Aku seperti kapal hantu, bergentayangan di samudera cinta, tanpa mengenal bandar atau kuala. Bagai nakhoda yang gila topan, aku selalu menghindari persinggahan. Empat kali aku merasa menemukan pelabuhan hati, tapi berulang kali digerogoti sangsi.
Saat aku mencoba jujur pada diri sendiri, yang muncul sebait puisi : “ di hidup yang begini sunyi, aku tak tahu / senantiasa keluh, menunggu yang menghapus duka / senantiasa rubuh, membuang rindu yang ada “ 6) Mabok mendamba cinta yang ternyata samar-samar saja, aku merasa bagaikan kelelawar yang “ di dingin malam aku berlagu, sinar purnama kawanku merindu, di suram kabut sendiri aku, di kelam maut aku menunggu” 7)
Tapi semua berubah tak terduga. Dan basa-basi yang terjadi sekarang ini tak bisa menghalangi kenangan yang seakan memancar deras dari pori-pori di tubuh kami. Beberapa kejap kemudian, tangan kami saling menggenggam. Sebuah nyanyian menyihir kami untuk sama mengayun langkah dalam dekapan. Stranger In The Night 8) mengalun dalam suara serak basah si penyanyi yang berleher jenjang. Kami bagai sepasang orang asing yang terdampar di tempat sama : di mana kesepian dan kerinduan saling membelit dan menyambar-nyambar.
“ Kok jadi pendiam sekarang ?,” katanya dalam dekapan.
“ Kamu jauh berubah. Tranquille, intelligent, sexy.” 9)
“ Tahu nggak, aku selalu menunggumu. Eh mana sikap mbelingmu dulu ? Aku
sudah tak menarik lagi ya ?.”
“ No, no, grosses mammelles, longies jambes ? “ 10)
“ Sialan. Es-tu occupe maintenant ?, 11) tanyanya lagi.
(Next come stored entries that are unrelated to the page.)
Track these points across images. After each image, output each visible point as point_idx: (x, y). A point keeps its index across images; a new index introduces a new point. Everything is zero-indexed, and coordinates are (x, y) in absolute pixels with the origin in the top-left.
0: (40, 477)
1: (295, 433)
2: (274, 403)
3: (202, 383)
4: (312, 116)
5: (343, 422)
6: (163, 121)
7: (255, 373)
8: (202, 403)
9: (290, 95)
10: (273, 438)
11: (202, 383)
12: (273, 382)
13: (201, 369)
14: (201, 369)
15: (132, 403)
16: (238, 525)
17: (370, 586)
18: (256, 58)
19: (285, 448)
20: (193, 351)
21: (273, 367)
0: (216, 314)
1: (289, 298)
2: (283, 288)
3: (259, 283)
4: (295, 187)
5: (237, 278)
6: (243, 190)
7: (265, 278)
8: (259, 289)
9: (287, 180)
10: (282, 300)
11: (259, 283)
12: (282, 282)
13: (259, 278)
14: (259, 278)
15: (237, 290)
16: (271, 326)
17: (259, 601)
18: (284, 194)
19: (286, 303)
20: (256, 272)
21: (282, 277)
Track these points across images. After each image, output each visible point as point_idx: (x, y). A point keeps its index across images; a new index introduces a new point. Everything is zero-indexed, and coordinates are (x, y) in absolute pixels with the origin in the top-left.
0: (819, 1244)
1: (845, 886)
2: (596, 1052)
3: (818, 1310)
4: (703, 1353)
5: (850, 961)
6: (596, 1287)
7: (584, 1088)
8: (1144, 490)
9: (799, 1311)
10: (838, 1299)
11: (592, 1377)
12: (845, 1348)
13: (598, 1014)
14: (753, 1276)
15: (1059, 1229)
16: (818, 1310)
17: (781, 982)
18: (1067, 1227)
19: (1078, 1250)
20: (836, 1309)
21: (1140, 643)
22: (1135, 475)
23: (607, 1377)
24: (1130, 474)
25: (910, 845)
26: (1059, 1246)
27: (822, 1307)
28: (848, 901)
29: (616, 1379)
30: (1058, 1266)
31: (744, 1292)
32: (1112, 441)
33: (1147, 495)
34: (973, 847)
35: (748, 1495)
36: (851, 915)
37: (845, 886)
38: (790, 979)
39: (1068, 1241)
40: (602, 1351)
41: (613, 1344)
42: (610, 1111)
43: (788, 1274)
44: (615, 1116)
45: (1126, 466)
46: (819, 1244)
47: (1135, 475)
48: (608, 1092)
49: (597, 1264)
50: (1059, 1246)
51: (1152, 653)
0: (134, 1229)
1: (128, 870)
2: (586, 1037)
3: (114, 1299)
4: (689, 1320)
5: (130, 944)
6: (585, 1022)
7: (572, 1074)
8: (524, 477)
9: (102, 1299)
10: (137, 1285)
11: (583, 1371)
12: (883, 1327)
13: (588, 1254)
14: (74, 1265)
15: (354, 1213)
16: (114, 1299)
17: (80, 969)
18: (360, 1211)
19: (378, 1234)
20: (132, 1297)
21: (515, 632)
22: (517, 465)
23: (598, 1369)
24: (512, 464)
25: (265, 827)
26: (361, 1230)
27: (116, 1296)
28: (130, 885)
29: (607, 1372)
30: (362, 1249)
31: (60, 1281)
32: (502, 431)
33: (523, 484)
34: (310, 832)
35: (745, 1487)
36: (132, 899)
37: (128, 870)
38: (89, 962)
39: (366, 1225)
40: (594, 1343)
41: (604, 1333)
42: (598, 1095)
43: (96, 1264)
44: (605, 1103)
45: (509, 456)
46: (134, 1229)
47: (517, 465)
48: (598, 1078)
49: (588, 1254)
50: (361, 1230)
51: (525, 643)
“ Aku kini tim kreatif di sebuah acara televisi. Omong-omong, siapakah kekasihmu,” aku bertanya sambil menduga.
“ Ada. Tapi sudah putus.”
“ Sorry..”
“ Lupakanlah. La danse me rechauffe, “ 12) desahnya sambil mendekatkan wajah. Dan terjasdilah peristiwa yang selalu dikisahkan dalam roman picisan. Sebuah kecupan pendek, berbuah ciuman panjang, dan kemudian tak ada yang perduli kronologi waktu ketika pristiwa di sebuah bar meloncat ke dalam kamar, di lantai enam. Walau kami saling menginginkan, ternyata masih saling coba mengulur kesabaran.
“Apa yang biasa terjadi pada pertemuan para mantan ? “
“ Mencari kenangan silam, mencicipi yang paling manis dalam ingatan “
“ Bisakah teraba setelah begitu lama ?”
“ Just a stupid memory. Tapi aku tak bisa melupakanmu. Jawablah sejujurnya. Masih adakah rasa cintamu untukku ?”
“ Entah bagaimana, aku pun tak bisa lupa. Kau bagai berdiri di luar waktu, dengan senyuman yang selalu mengambang dalam kenangan.”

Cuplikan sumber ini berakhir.